*DATASET EXCERPTS:*
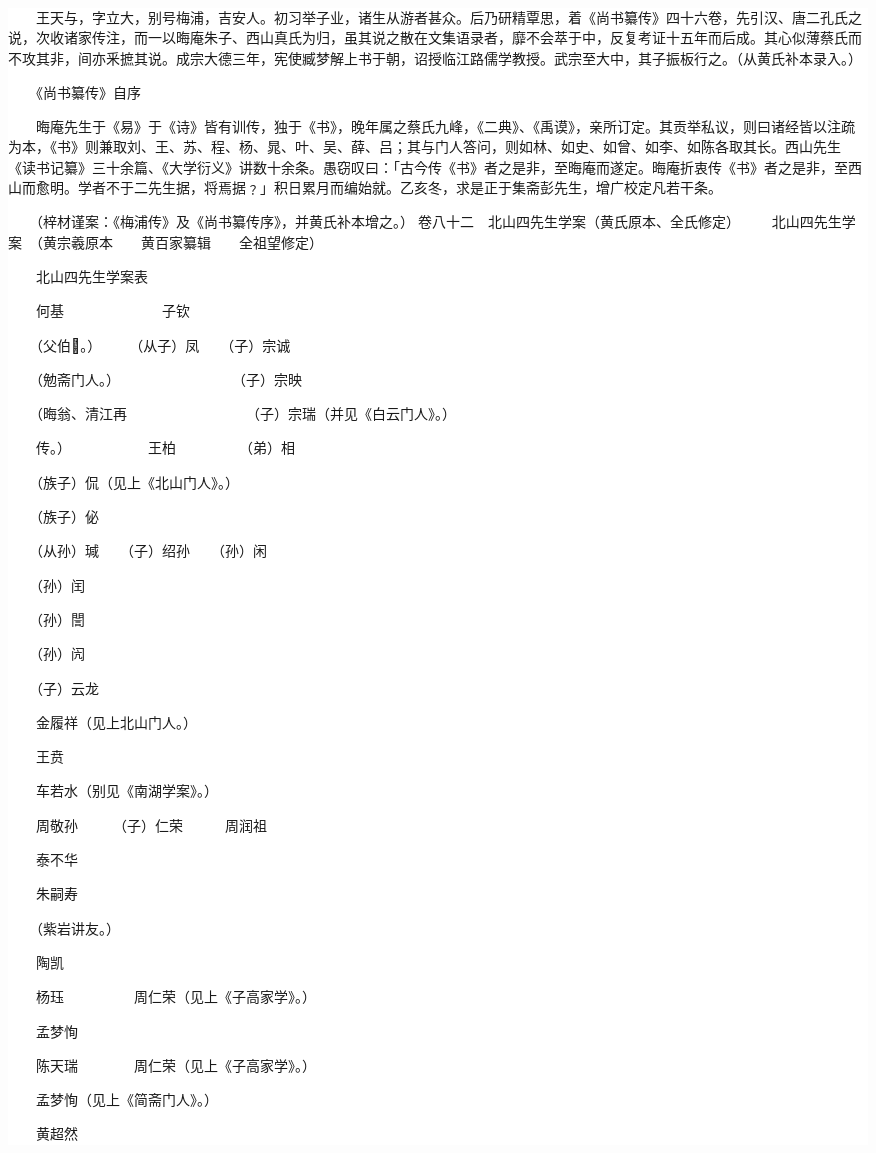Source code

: 
　　王天与，字立大，别号梅浦，吉安人。初习举子业，诸生从游者甚众。后乃研精覃思，着《尚书纂传》四十六卷，先引汉、唐二孔氏之说，次收诸家传注，而一以晦庵朱子、西山真氏为归，虽其说之散在文集语录者，靡不会萃于中，反复考证十五年而后成。其心似薄蔡氏而不攻其非，间亦釆摭其说。成宗大德三年，宪使臧梦解上书于朝，诏授临江路儒学教授。武宗至大中，其子振板行之。（从黄氏补本录入。）

　　《尚书纂传》自序

　　晦庵先生于《易》于《诗》皆有训传，独于《书》，晚年属之蔡氏九峰，《二典》、《禹谟》，亲所订定。其贡举私议，则曰诸经皆以注疏为本，《书》则兼取刘、王、苏、程、杨、晁、叶、吴、薛、吕；其与门人答问，则如林、如史、如曾、如李、如陈各取其长。西山先生《读书记纂》三十余篇、《大学衍义》讲数十余条。愚窃叹曰：「古今传《书》者之是非，至晦庵而遂定。晦庵折衷传《书》者之是非，至西山而愈明。学者不于二先生据，将焉据﹖」积日累月而编始就。乙亥冬，求是正于集斋彭先生，增广校定凡若干条。

　　（梓材谨案：《梅浦传》及《尚书纂传序》，并黄氏补本增之。）
 卷八十二　北山四先生学案（黄氏原本、全氏修定）
　　北山四先生学案　（黄宗羲原本　　黄百家纂辑　　全祖望修定）

　　北山四先生学案表

　　何基　　　　　　　子钦

　　（父伯。）　　　（从子）凤　　（子）宗诚

　　（勉斋门人。）　　　　　　　　　（子）宗映

　　（晦翁、清江再　　　　　　　　　（子）宗瑞（并见《白云门人》。）

　　传。）　　　　　　王柏　　　　　（弟）相

　　（族子）侃（见上《北山门人》。）

　　（族子）佖

　　（从孙）瑊　　（子）绍孙　　（孙）闲

　　（孙）闰

　　（孙）誾

　　（孙）闶

　　（子）云龙

　　金履祥（见上北山门人。）

　　王贲

　　车若水（别见《南湖学案》。）

　　周敬孙　　　（子）仁荣　　　周润祖

　　泰不华

　　朱嗣寿

　　（紫岩讲友。）

　　陶凯

　　杨珏　　　　　周仁荣（见上《子高家学》。）

　　孟梦恂

　　陈天瑞　　　　周仁荣（见上《子高家学》。）

　　孟梦恂（见上《简斋门人》。）

　　黄超然
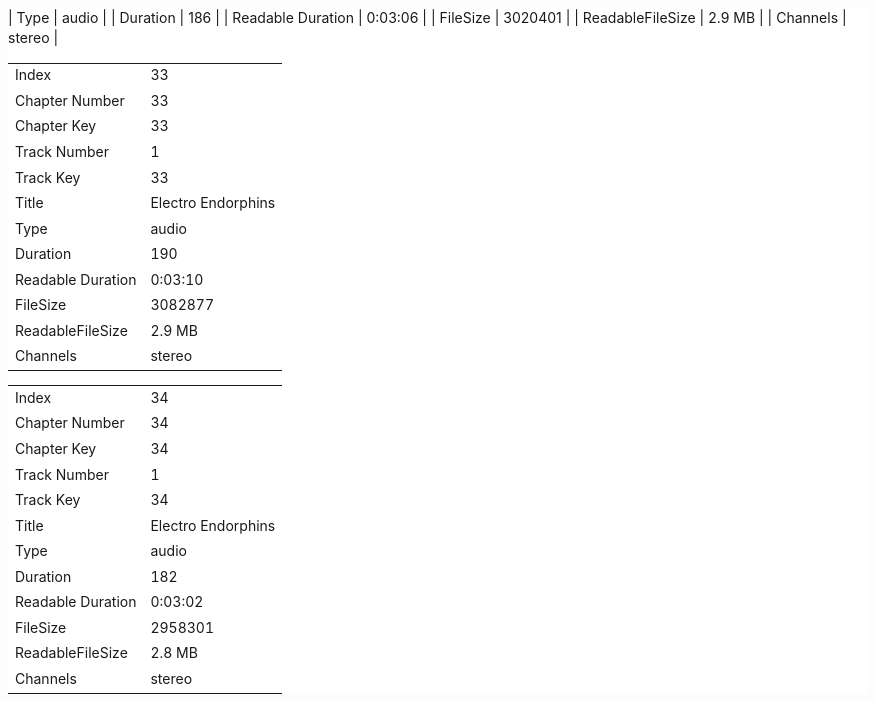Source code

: | Type | audio |
| Duration | 186 |
| Readable Duration | 0:03:06 |
| FileSize | 3020401 |
| ReadableFileSize | 2.9 MB |
| Channels | stereo |

|  |  |
| - | - |
| Index | 33 |
| Chapter Number | 33 |
| Chapter Key | 33 |
| Track Number | 1 |
| Track Key | 33 |
| Title | Electro Endorphins |
| Type | audio |
| Duration | 190 |
| Readable Duration | 0:03:10 |
| FileSize | 3082877 |
| ReadableFileSize | 2.9 MB |
| Channels | stereo |

|  |  |
| - | - |
| Index | 34 |
| Chapter Number | 34 |
| Chapter Key | 34 |
| Track Number | 1 |
| Track Key | 34 |
| Title | Electro Endorphins |
| Type | audio |
| Duration | 182 |
| Readable Duration | 0:03:02 |
| FileSize | 2958301 |
| ReadableFileSize | 2.8 MB |
| Channels | stereo |
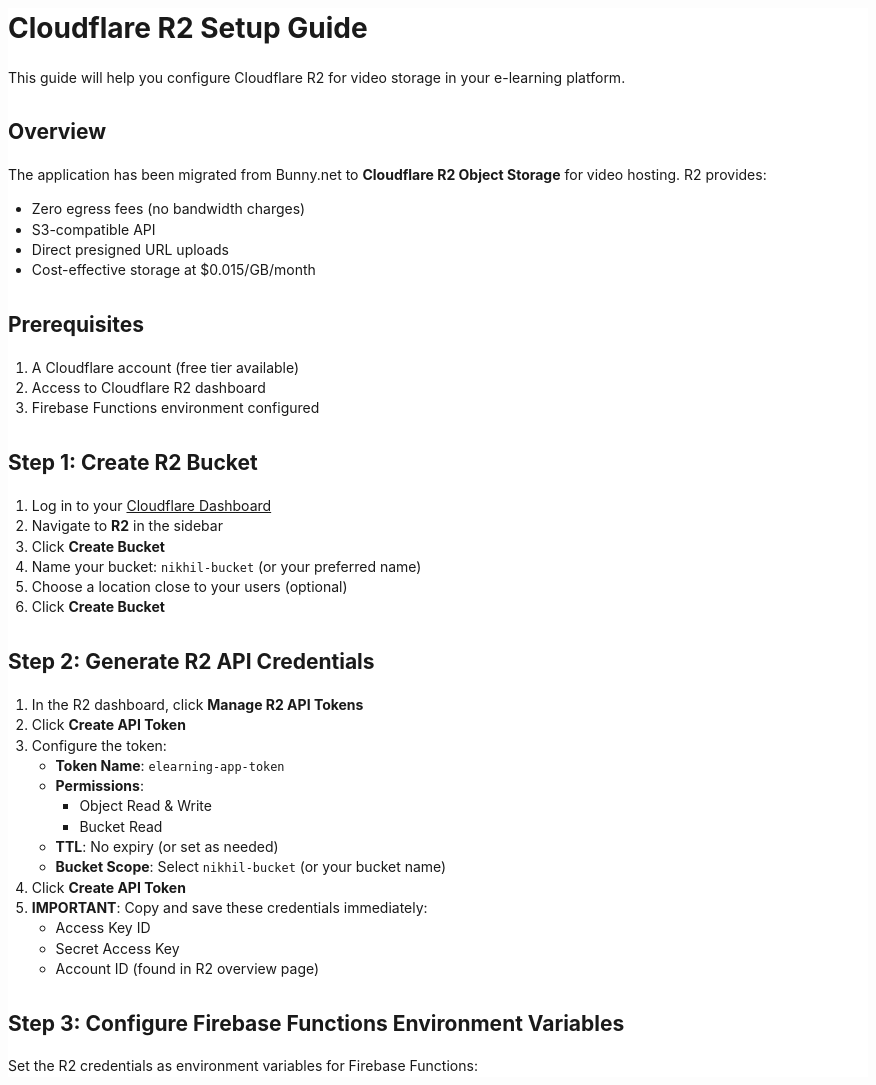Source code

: # Cloudflare R2 Setup Guide

This guide will help you configure Cloudflare R2 for video storage in your e-learning platform.

## Overview

The application has been migrated from Bunny.net to **Cloudflare R2 Object Storage** for video hosting. R2 provides:
- Zero egress fees (no bandwidth charges)
- S3-compatible API
- Direct presigned URL uploads
- Cost-effective storage at $0.015/GB/month

## Prerequisites

1. A Cloudflare account (free tier available)
2. Access to Cloudflare R2 dashboard
3. Firebase Functions environment configured

## Step 1: Create R2 Bucket

1. Log in to your [Cloudflare Dashboard](https://dash.cloudflare.com/)
2. Navigate to **R2** in the sidebar
3. Click **Create Bucket**
4. Name your bucket: `nikhil-bucket` (or your preferred name)
5. Choose a location close to your users (optional)
6. Click **Create Bucket**

## Step 2: Generate R2 API Credentials

1. In the R2 dashboard, click **Manage R2 API Tokens**
2. Click **Create API Token**
3. Configure the token:
   - **Token Name**: `elearning-app-token`
   - **Permissions**:
     - Object Read & Write
     - Bucket Read
   - **TTL**: No expiry (or set as needed)
   - **Bucket Scope**: Select `nikhil-bucket` (or your bucket name)
4. Click **Create API Token**
5. **IMPORTANT**: Copy and save these credentials immediately:
   - Access Key ID
   - Secret Access Key
   - Account ID (found in R2 overview page)

## Step 3: Configure Firebase Functions Environment Variables

Set the R2 credentials as environment variables for Firebase Functions:
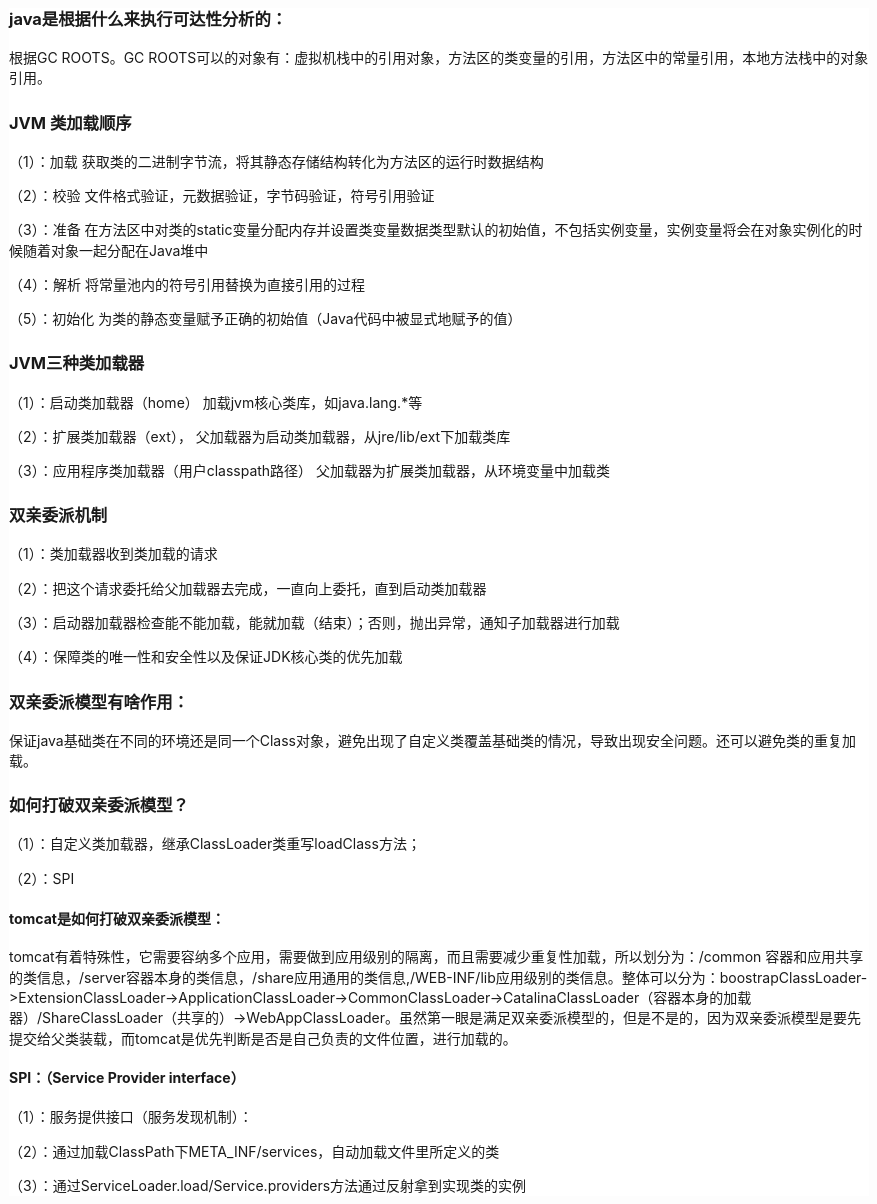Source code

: ### java是根据什么来执行可达性分析的：

根据GC ROOTS。GC ROOTS可以的对象有：虚拟机栈中的引用对象，方法区的类变量的引用，方法区中的常量引用，本地方法栈中的对象引用。

### JVM 类加载顺序

（1）：加载 获取类的二进制字节流，将其静态存储结构转化为方法区的运行时数据结构

（2）：校验 文件格式验证，元数据验证，字节码验证，符号引用验证

（3）：准备 在方法区中对类的static变量分配内存并设置类变量数据类型默认的初始值，不包括实例变量，实例变量将会在对象实例化的时候随着对象一起分配在Java堆中

（4）：解析 将常量池内的符号引用替换为直接引用的过程

（5）：初始化 为类的静态变量赋予正确的初始值（Java代码中被显式地赋予的值）

### JVM三种类加载器

（1）：启动类加载器（home） 加载jvm核心类库，如java.lang.*等

（2）：扩展类加载器（ext）， 父加载器为启动类加载器，从jre/lib/ext下加载类库

（3）：应用程序类加载器（用户classpath路径） 父加载器为扩展类加载器，从环境变量中加载类

### 双亲委派机制

（1）：类加载器收到类加载的请求

（2）：把这个请求委托给父加载器去完成，一直向上委托，直到启动类加载器

（3）：启动器加载器检查能不能加载，能就加载（结束）；否则，抛出异常，通知子加载器进行加载

（4）：保障类的唯一性和安全性以及保证JDK核心类的优先加载

### 双亲委派模型有啥作用：

保证java基础类在不同的环境还是同一个Class对象，避免出现了自定义类覆盖基础类的情况，导致出现安全问题。还可以避免类的重复加载。

### 如何打破双亲委派模型？

（1）：自定义类加载器，继承ClassLoader类重写loadClass方法；

（2）：SPI

#### tomcat是如何打破双亲委派模型：

tomcat有着特殊性，它需要容纳多个应用，需要做到应用级别的隔离，而且需要减少重复性加载，所以划分为：/common 容器和应用共享的类信息，/server容器本身的类信息，/share应用通用的类信息,/WEB-INF/lib应用级别的类信息。整体可以分为：boostrapClassLoader->ExtensionClassLoader->ApplicationClassLoader->CommonClassLoader->CatalinaClassLoader（容器本身的加载器）/ShareClassLoader（共享的）->WebAppClassLoader。虽然第一眼是满足双亲委派模型的，但是不是的，因为双亲委派模型是要先提交给父类装载，而tomcat是优先判断是否是自己负责的文件位置，进行加载的。

#### SPI：（Service Provider interface）

（1）：服务提供接口（服务发现机制）：

（2）：通过加载ClassPath下META_INF/services，自动加载文件里所定义的类

（3）：通过ServiceLoader.load/Service.providers方法通过反射拿到实现类的实例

*TASK TO CARRY OUT:*
What's needed is every line above, retyped exactly and free of pictures.

*ANSWER SPACE:*
Source code

: 
　　王天与，字立大，别号梅浦，吉安人。初习举子业，诸生从游者甚众。后乃研精覃思，着《尚书纂传》四十六卷，先引汉、唐二孔氏之说，次收诸家传注，而一以晦庵朱子、西山真氏为归，虽其说之散在文集语录者，靡不会萃于中，反复考证十五年而后成。其心似薄蔡氏而不攻其非，间亦釆摭其说。成宗大德三年，宪使臧梦解上书于朝，诏授临江路儒学教授。武宗至大中，其子振板行之。（从黄氏补本录入。）

　　《尚书纂传》自序

　　晦庵先生于《易》于《诗》皆有训传，独于《书》，晚年属之蔡氏九峰，《二典》、《禹谟》，亲所订定。其贡举私议，则曰诸经皆以注疏为本，《书》则兼取刘、王、苏、程、杨、晁、叶、吴、薛、吕；其与门人答问，则如林、如史、如曾、如李、如陈各取其长。西山先生《读书记纂》三十余篇、《大学衍义》讲数十余条。愚窃叹曰：「古今传《书》者之是非，至晦庵而遂定。晦庵折衷传《书》者之是非，至西山而愈明。学者不于二先生据，将焉据﹖」积日累月而编始就。乙亥冬，求是正于集斋彭先生，增广校定凡若干条。

　　（梓材谨案：《梅浦传》及《尚书纂传序》，并黄氏补本增之。）
 卷八十二　北山四先生学案（黄氏原本、全氏修定）
　　北山四先生学案　（黄宗羲原本　　黄百家纂辑　　全祖望修定）

　　北山四先生学案表

　　何基　　　　　　　子钦

　　（父伯。）　　　（从子）凤　　（子）宗诚

　　（勉斋门人。）　　　　　　　　　（子）宗映

　　（晦翁、清江再　　　　　　　　　（子）宗瑞（并见《白云门人》。）

　　传。）　　　　　　王柏　　　　　（弟）相

　　（族子）侃（见上《北山门人》。）

　　（族子）佖

　　（从孙）瑊　　（子）绍孙　　（孙）闲

　　（孙）闰

　　（孙）誾

　　（孙）闶

　　（子）云龙

　　金履祥（见上北山门人。）

　　王贲

　　车若水（别见《南湖学案》。）

　　周敬孙　　　（子）仁荣　　　周润祖

　　泰不华

　　朱嗣寿

　　（紫岩讲友。）

　　陶凯

　　杨珏　　　　　周仁荣（见上《子高家学》。）

　　孟梦恂

　　陈天瑞　　　　周仁荣（见上《子高家学》。）

　　孟梦恂（见上《简斋门人》。）

　　黄超然
Source code

: | Type | audio |
| Duration | 186 |
| Readable Duration | 0:03:06 |
| FileSize | 3020401 |
| ReadableFileSize | 2.9 MB |
| Channels | stereo |

|  |  |
| - | - |
| Index | 33 |
| Chapter Number | 33 |
| Chapter Key | 33 |
| Track Number | 1 |
| Track Key | 33 |
| Title | Electro Endorphins |
| Type | audio |
| Duration | 190 |
| Readable Duration | 0:03:10 |
| FileSize | 3082877 |
| ReadableFileSize | 2.9 MB |
| Channels | stereo |

|  |  |
| - | - |
| Index | 34 |
| Chapter Number | 34 |
| Chapter Key | 34 |
| Track Number | 1 |
| Track Key | 34 |
| Title | Electro Endorphins |
| Type | audio |
| Duration | 182 |
| Readable Duration | 0:03:02 |
| FileSize | 2958301 |
| ReadableFileSize | 2.8 MB |
| Channels | stereo |
Source code

: # Cloudflare R2 Setup Guide

This guide will help you configure Cloudflare R2 for video storage in your e-learning platform.

## Overview

The application has been migrated from Bunny.net to **Cloudflare R2 Object Storage** for video hosting. R2 provides:
- Zero egress fees (no bandwidth charges)
- S3-compatible API
- Direct presigned URL uploads
- Cost-effective storage at $0.015/GB/month

## Prerequisites

1. A Cloudflare account (free tier available)
2. Access to Cloudflare R2 dashboard
3. Firebase Functions environment configured

## Step 1: Create R2 Bucket

1. Log in to your [Cloudflare Dashboard](https://dash.cloudflare.com/)
2. Navigate to **R2** in the sidebar
3. Click **Create Bucket**
4. Name your bucket: `nikhil-bucket` (or your preferred name)
5. Choose a location close to your users (optional)
6. Click **Create Bucket**

## Step 2: Generate R2 API Credentials

1. In the R2 dashboard, click **Manage R2 API Tokens**
2. Click **Create API Token**
3. Configure the token:
   - **Token Name**: `elearning-app-token`
   - **Permissions**:
     - Object Read & Write
     - Bucket Read
   - **TTL**: No expiry (or set as needed)
   - **Bucket Scope**: Select `nikhil-bucket` (or your bucket name)
4. Click **Create API Token**
5. **IMPORTANT**: Copy and save these credentials immediately:
   - Access Key ID
   - Secret Access Key
   - Account ID (found in R2 overview page)

## Step 3: Configure Firebase Functions Environment Variables

Set the R2 credentials as environment variables for Firebase Functions:
Source code

: ### java是根据什么来执行可达性分析的：

根据GC ROOTS。GC ROOTS可以的对象有：虚拟机栈中的引用对象，方法区的类变量的引用，方法区中的常量引用，本地方法栈中的对象引用。

### JVM 类加载顺序

（1）：加载 获取类的二进制字节流，将其静态存储结构转化为方法区的运行时数据结构

（2）：校验 文件格式验证，元数据验证，字节码验证，符号引用验证

（3）：准备 在方法区中对类的static变量分配内存并设置类变量数据类型默认的初始值，不包括实例变量，实例变量将会在对象实例化的时候随着对象一起分配在Java堆中

（4）：解析 将常量池内的符号引用替换为直接引用的过程

（5）：初始化 为类的静态变量赋予正确的初始值（Java代码中被显式地赋予的值）

### JVM三种类加载器

（1）：启动类加载器（home） 加载jvm核心类库，如java.lang.*等

（2）：扩展类加载器（ext）， 父加载器为启动类加载器，从jre/lib/ext下加载类库

（3）：应用程序类加载器（用户classpath路径） 父加载器为扩展类加载器，从环境变量中加载类

### 双亲委派机制

（1）：类加载器收到类加载的请求

（2）：把这个请求委托给父加载器去完成，一直向上委托，直到启动类加载器

（3）：启动器加载器检查能不能加载，能就加载（结束）；否则，抛出异常，通知子加载器进行加载

（4）：保障类的唯一性和安全性以及保证JDK核心类的优先加载

### 双亲委派模型有啥作用：

保证java基础类在不同的环境还是同一个Class对象，避免出现了自定义类覆盖基础类的情况，导致出现安全问题。还可以避免类的重复加载。

### 如何打破双亲委派模型？

（1）：自定义类加载器，继承ClassLoader类重写loadClass方法；

（2）：SPI

#### tomcat是如何打破双亲委派模型：

tomcat有着特殊性，它需要容纳多个应用，需要做到应用级别的隔离，而且需要减少重复性加载，所以划分为：/common 容器和应用共享的类信息，/server容器本身的类信息，/share应用通用的类信息,/WEB-INF/lib应用级别的类信息。整体可以分为：boostrapClassLoader->ExtensionClassLoader->ApplicationClassLoader->CommonClassLoader->CatalinaClassLoader（容器本身的加载器）/ShareClassLoader（共享的）->WebAppClassLoader。虽然第一眼是满足双亲委派模型的，但是不是的，因为双亲委派模型是要先提交给父类装载，而tomcat是优先判断是否是自己负责的文件位置，进行加载的。

#### SPI：（Service Provider interface）

（1）：服务提供接口（服务发现机制）：

（2）：通过加载ClassPath下META_INF/services，自动加载文件里所定义的类

（3）：通过ServiceLoader.load/Service.providers方法通过反射拿到实现类的实例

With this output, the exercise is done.